Existe uma armadilha silenciosa no crescimento das imobiliárias brasileiras. Ela não aparece no relatório mensal. Não está na taxa de inadimplência. E não é culpa do mercado.
Ela está na estrutura operacional que a imobiliária construiu enquanto crescia.
O Problema Que o Volume Esconde
Mais de 46 milhões de pessoas, 23% da população brasileira, vivem em imóveis alugados.
O preço médio de locação fechou 2025 com alta de 9,44%, após aumentos de 13,50% em 2024, 16,16% em 2023 e 16,55% em 2022.
Para a imobiliária, isso parece oportunidade pura. E é, mas só para quem tem estrutura para capturá-la.
Para as imobiliárias, esse volume de demanda é uma oportunidade real, mas também uma pressão operacional constante. Mais contratos significam mais leads para qualificar, mais garantias para analisar, mais repasses para processar e mais clientes para atender ao mesmo tempo.
O que acontece na prática é o seguinte: a imobiliária fecha mais contratos, contrata mais corretores, abre mais canais de captação, e o custo operacional cresce proporcionalmente ao volume. A margem fica onde estava. Às vezes piora.
A pergunta que muitas imobiliárias deveriam estar fazendo não é "como crescer", mas "com quais ferramentas crescer". Porque crescer com processos manuais, sistemas fragmentados e garantias lentas não é crescimento. É retrabalho em escala.
Onde a Operação Vaza
Há três pontos específicos onde a maioria das imobiliárias perde dinheiro sem registrar a perda.
Leads que chegam e somem.
A maioria das imobiliárias perde negócios não por falta de leads, mas por falta de organização para acompanhá-los. Contatos em planilhas, propostas em e-mail, visitas anotadas no celular pessoal do corretor. Quando o cliente retorna, ninguém sabe em que etapa ele estava.
Esse lead não vai embora por falta de interesse. Vai embora por falta de resposta no momento certo.

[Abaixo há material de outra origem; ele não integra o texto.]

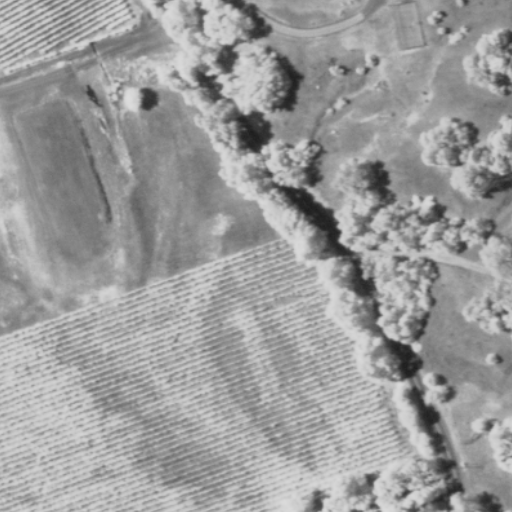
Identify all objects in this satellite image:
road: (337, 242)
road: (432, 256)
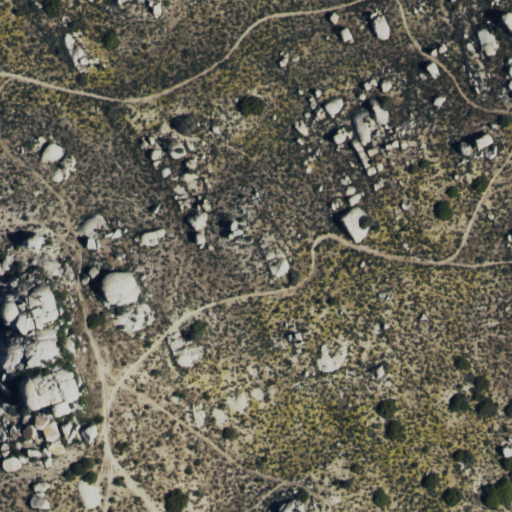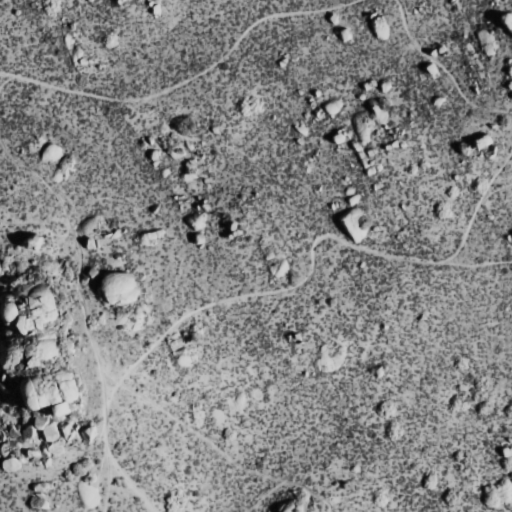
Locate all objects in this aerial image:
building: (120, 1)
building: (506, 24)
building: (379, 27)
building: (343, 33)
building: (479, 140)
building: (148, 238)
building: (28, 241)
building: (280, 268)
building: (117, 288)
building: (43, 391)
building: (89, 433)
building: (49, 434)
road: (288, 479)
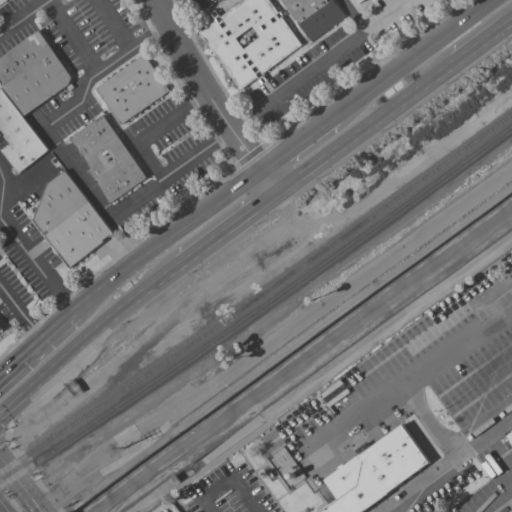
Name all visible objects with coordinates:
building: (0, 0)
building: (357, 0)
building: (1, 1)
building: (359, 1)
road: (168, 8)
road: (21, 15)
building: (313, 15)
building: (312, 16)
road: (353, 16)
road: (70, 36)
building: (248, 39)
road: (483, 39)
building: (249, 40)
road: (412, 60)
road: (320, 65)
building: (31, 73)
building: (130, 89)
building: (131, 89)
building: (26, 95)
road: (209, 98)
road: (363, 127)
building: (18, 135)
road: (295, 146)
road: (197, 153)
building: (106, 158)
building: (107, 159)
road: (5, 179)
road: (85, 183)
building: (69, 220)
building: (67, 221)
road: (226, 229)
road: (164, 241)
road: (38, 262)
railway: (259, 305)
road: (21, 312)
road: (87, 337)
road: (274, 339)
road: (36, 344)
road: (416, 374)
building: (339, 404)
road: (0, 416)
road: (427, 423)
road: (490, 423)
building: (509, 437)
building: (509, 437)
building: (374, 472)
building: (374, 472)
road: (227, 480)
road: (21, 482)
road: (0, 511)
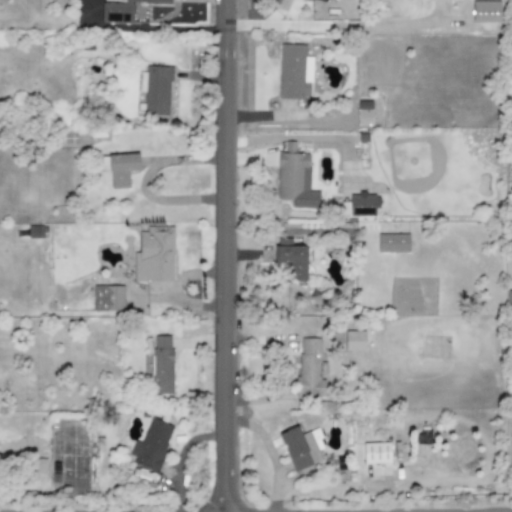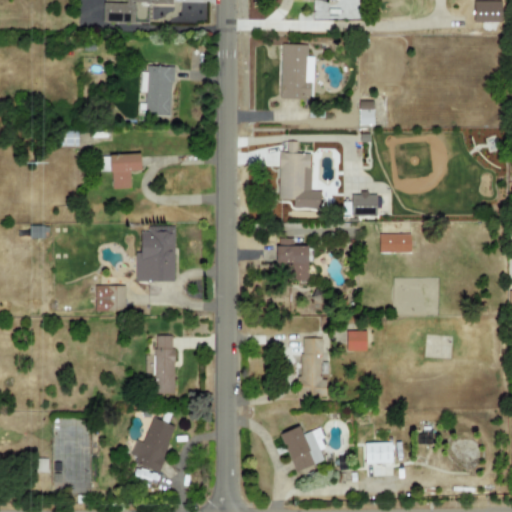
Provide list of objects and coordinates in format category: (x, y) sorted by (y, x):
building: (325, 0)
building: (125, 10)
building: (125, 11)
road: (331, 27)
building: (294, 73)
building: (297, 73)
building: (156, 91)
building: (158, 93)
building: (316, 112)
building: (364, 113)
building: (365, 113)
building: (69, 142)
building: (121, 170)
building: (128, 175)
building: (295, 180)
building: (294, 181)
building: (362, 204)
building: (362, 206)
building: (393, 241)
building: (284, 242)
building: (393, 244)
road: (229, 256)
building: (157, 257)
building: (291, 260)
building: (291, 263)
building: (80, 294)
building: (109, 298)
building: (108, 299)
building: (354, 341)
building: (354, 341)
building: (162, 365)
building: (162, 365)
building: (309, 369)
building: (310, 369)
building: (511, 396)
building: (511, 399)
building: (65, 425)
building: (59, 426)
building: (153, 442)
building: (151, 446)
building: (302, 446)
building: (301, 448)
building: (279, 451)
road: (270, 453)
building: (375, 453)
building: (307, 472)
building: (146, 477)
building: (352, 477)
road: (334, 489)
building: (81, 500)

Garantias que travam o fechamento.
A garantia locatícia é o ponto de maior atrito em qualquer processo de locação. O fiador tradicional exige documentação extensa, depende da disponibilidade de terceiros e pode travar uma negociação por semanas. O caução imobiliza capital do inquilino e gera conflitos na devolução.
O inquilino qualificado que espera dias por uma aprovação não fica esperando. Ele aluga com outra imobiliária.
Gestão de carteira que consome tempo de corretor.
Quando o corretor gasta horas emitindo boletos, acompanhando repasses e respondendo dúvidas sobre contratos, ele não está fazendo o que gera receita. A conta é simples, mas raramente é feita.
A Lógica Que Muda o Resultado
Uma imobiliária que usa o CRM para capturar leads, o site para atraí-los, a fiança para fechar o contrato com agilidade, a administração de aluguel para gerir a carteira e o financiamento para atender quem quer comprar está operando com uma vantagem estrutural sobre concorrentes que usam ferramentas desconectadas.
Não é sobre ter mais tecnologia. É sobre ter tecnologia que conversa entre si.
O uso do CRM proprietário cresceu 84% em apenas sete meses, enquanto o produto de garantia locatícia cresceu 34% no mesmo período. Esse dado importa não pelo crescimento em si, mas pelo que ele revela: imobiliárias que adotam ferramentas integradas não voltam para o modelo anterior. O ganho operacional é imediato e mensurável.
A jornada de locação residencial foi simplificada com processos ágeis, seguros e 100% digitais, sem exigir fiador nem validações em cartório, com análise de crédito feita em 60 segundos, presente em mais de 700 cidades e fechando um novo contrato a cada dois minutos.
O Que Medir Antes de Crescer
Antes de abrir uma nova filial, contratar mais corretores ou investir em captação, vale responder três perguntas sobre a operação atual:
- Qual é a taxa de conversão de lead para contrato assinado, e em quantos dias?
- Quantos negócios foram perdidos no último trimestre porque a aprovação de garantia demorou?
- Quanto tempo por semana cada corretor gasta em tarefas que não envolvem atendimento ou fechamento?
Se essas respostas não existem, o problema não é de crescimento. É de visibilidade sobre o próprio negócio.
Para o gestor, ter dados reais significa tomar decisões com base em informação, não em intuição. Para o corretor, significa menos tempo em tarefas administrativas e mais tempo fechando negócios.
Crescer em volume sem resolver esses pontos é empurrar o problema para frente, e o mercado em expansão vai cobrar essa conta mais cedo do que parece.